Since we’re all quarantined at home, Miller will be throwing her launch party online. You can join her on Facebook where she’ll read a short excerpt from the new book, Why Fish Don’t Exist, take your questions, and give away some prizes. She’s promised “surprises, mouth kazoo noises, bubbly toasts, bad puns, bad hair + more isolation madness” so don’t miss it!
About the Book
A wondrous debut from an extraordinary new voice in nonfiction, Why Fish Don’t Exist is a dark and astonishing tale of love, chaos, scientific obsession, and—possibly—even murder.
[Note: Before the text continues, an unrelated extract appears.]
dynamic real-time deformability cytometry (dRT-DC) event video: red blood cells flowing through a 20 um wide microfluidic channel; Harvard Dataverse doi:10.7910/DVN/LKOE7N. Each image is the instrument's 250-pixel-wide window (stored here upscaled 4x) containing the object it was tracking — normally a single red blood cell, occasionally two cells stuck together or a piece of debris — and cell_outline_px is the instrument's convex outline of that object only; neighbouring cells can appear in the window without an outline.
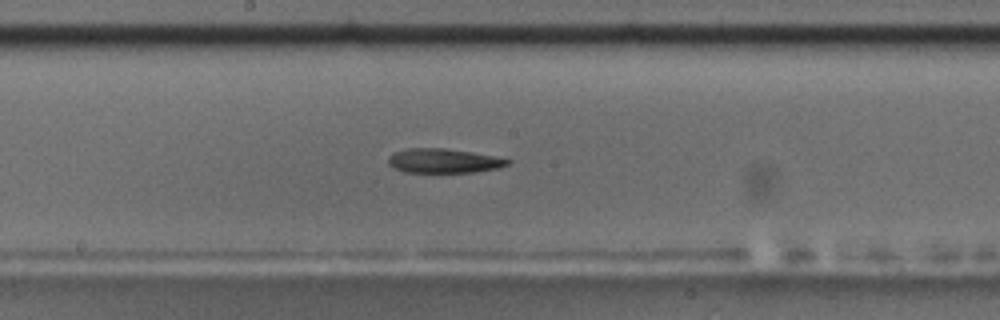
{"species": "common noctule bat (a hibernating species)", "species_latin": "Nyctalus noctula", "temperature_condition": "room temperature", "stored_images_in_passage": 53, "camera_frame_rate_fps": 3000, "um_per_image_px": 0.085, "animal": {"sex": "male", "body_mass_g": 17.5, "forearm_length_mm": 52.3}, "frame": {"image": 1, "passage_image": 28, "time_ms": 9.0, "image_size_px": [1000, 320], "cell_outline_px": [[512, 160], [508, 164], [500, 168], [476, 172], [404, 172], [392, 168], [388, 164], [388, 156], [392, 152], [408, 148], [444, 148], [472, 152]], "centroid_in_image_um": [37.66, 13.67], "position_along_channel_um": 210.5, "area_um2": 17.05}}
David Starr Jordan was a taxonomist, a man possessed with bringing order to the natural world. In time, he would be credited with discovering nearly a fifth of the fish known to humans in his day. But the more of the hidden blueprint of life he uncovered, the harder the universe seemed to try to thwart him. His specimen collections were demolished by lightning, by fire, and eventually by the 1906 San Francisco earthquake—which sent more than a thousand of his discoveries, housed in fragile glass jars, plummeting to the floor. In an instant, his life’s work was shattered.
Many might have given up, given in to despair. But Jordan? He surveyed the wreckage at his feet, found the first fish he recognized, and confidently began to rebuild his collection. And this time, he introduced one clever innovation that he believed would at last protect his work against the chaos of the world.
When NPR reporter Lulu Miller first heard this anecdote in passing, she took Jordan for a fool—a cautionary tale in hubris, or denial. But as her own life slowly unraveled, she began to wonder about him. Perhaps instead he was a model for how to go on when all seemed lost. What she would unearth about his life would transform her understanding of history, morality, and the world beneath her feet.
Part biography, part memoir, part scientific adventure, Why Fish Don’t Exist reads like a fable about how to persevere in a world where chaos will always prevail.